Tâches à réaliser:
[1] Pouvez-vous reprendre le passage de l’article sur l’adaptation et l’atténuation allant de « Tâchons donc de » jusqu’à « à la COP28. », en renommant « COP28 » en « conférence de Dubaï » ?
[2] Pouvez-vous poursuivre l’article sur l’adaptation et l’atténuation à partir de l’endroit où il s’arrête ?

Extrait du texte:
##############################

S’adapter ou limiter le réchauffement climatique ?
Les politiques d’atténuation et d’adaptation visent un même objectif : réduire les pertes humaines et matérielles du changement climatique. Mais elles apparaissent également en opposition. Par François Lévêque, Mines Paris dans « la Tribune »
Jacques le Fataliste apercevant de sa fenêtre qu’il faisait un temps détestable se recouche pour dormir tant qu’il lui plaît. Le héros de Denis Diderot, météorologue à ses heures, aurait sans doute choisi de s’adapter au dérèglement du climat plutôt que de le combattre.
L’adaptation au réchauffement de la planète et son cortège d’événements extrêmes est souvent perçue comme un renoncement, sinon une lâcheté. Il est vrai, comme nous le verrons, que plus d’efforts d’adaptation impliquent moins d’efforts nécessaires pour réduire les émissions de gaz à effet de serre.
Il convient néanmoins d’accélérer les politiques d’adaptation, comme le défend l’Organisation des Nations unies (ONU) et de pourvoir à leur financement international comme il en sera vivement débattu lors de la toute proche conférence de Dubaï.
Tâchons donc de voir clair dans cette tension entre les politiques d’acclimatation et les politiques de réduction des émissions, entre l’adaptation et l’atténuation dans le vocable des experts. Et ce pour mieux éclairer les débats à venir à la COP28.
À première vue tout sépare ces deux formes de lutte contre le changement climatique. L’atténuation vise à le freiner, tandis que l’adaptation vise à s’y acclimater. D’un côté agir sur les causes, de l’autre agir sur les effets. Les pas de temps aussi sont différents : l’atténuation porte ses fruits à long terme, les générations futures en seront les principales bénéficiaires, tandis que l’adaptation profite aux populations d’aujourd’hui en sauvant des vies et épargnant des infrastructures dès maintenant.

##############################

Données extraites:
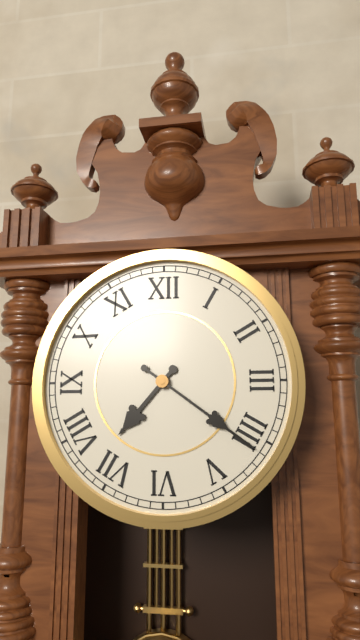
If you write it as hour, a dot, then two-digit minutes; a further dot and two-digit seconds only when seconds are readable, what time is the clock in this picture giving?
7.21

##############################

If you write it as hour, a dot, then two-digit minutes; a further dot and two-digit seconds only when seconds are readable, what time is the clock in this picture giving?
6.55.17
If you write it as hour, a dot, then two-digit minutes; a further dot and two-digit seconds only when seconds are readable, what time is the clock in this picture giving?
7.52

##############################

Réponses:
[1]
Tâchons donc de voir clair dans cette tension entre les politiques d’acclimatation et les politiques de réduction des émissions, entre l’adaptation et l’atténuation dans le vocable des experts. Et ce pour mieux éclairer les débats à venir à la conférence de Dubaï.

[2]
Enfin, les mesures de réduction des émissions de CO2 et gaz équivalents bénéficient à l’ensemble de la planète, alors que les mesures d’adaptation bénéficient à la population de territoires ciblés et circonscrits. D’un côté un bien public mondial – personne ne peut être exclu de son bienfait, pas même ceux qui n’auraient rien fait pour l’obtenir -, d’un autre un bien privé local.
Ces oppositions tranchées appellent toutefois des nuances. L’adaptation et l’atténuation visent le même but ultime : réduire les pertes humaines, matérielles et naturelles, la première atteignant son but directement, la seconde indirectement. De plus, les échelles de temps ne sont pas sans recouvrement. Le déplacement d’une ville pour fuir la montée inexorable des eaux est à l’échelle d’une vie d’homme, sinon plus.
Par ailleurs, les actions d’adaptation ne relèvent pas toutes de l’ordre privé : l’équipement en air conditionné relève d’une décision individuelle et ne bénéficie qu’à son acheteur mais la construction d’une digue contre le risque de submersion passe par une décision collective. Elle profite aussi à ceux qui n’auraient pas contribué à son financement à l’instar de nouveaux résidents.
En outre, à trop les séparer on risque de perdre de vue que l’atténuation et l’adaptation s’influencent l’une l’autre. Elles peuvent d’abord interagir de façon complémentaire. La lutte contre les feux de forêt et la plantation d’arbres en ville contribuent positivement à l’atténuation : l’une en préservant des puits de carbone, l’autre en en créant de nouveaux. Ces mesures font d’une pierre deux coups.
Elles peuvent aussi agir l’une contre l’autre. Par exemple, la climatisation permet de s’adapter aux canicules et diminue la mortalité mais elle contribue au réchauffement de l’atmosphère, local en rejetant de la chaleur à l’extérieur et global quand l’électricité consommée est d’origine carbonée.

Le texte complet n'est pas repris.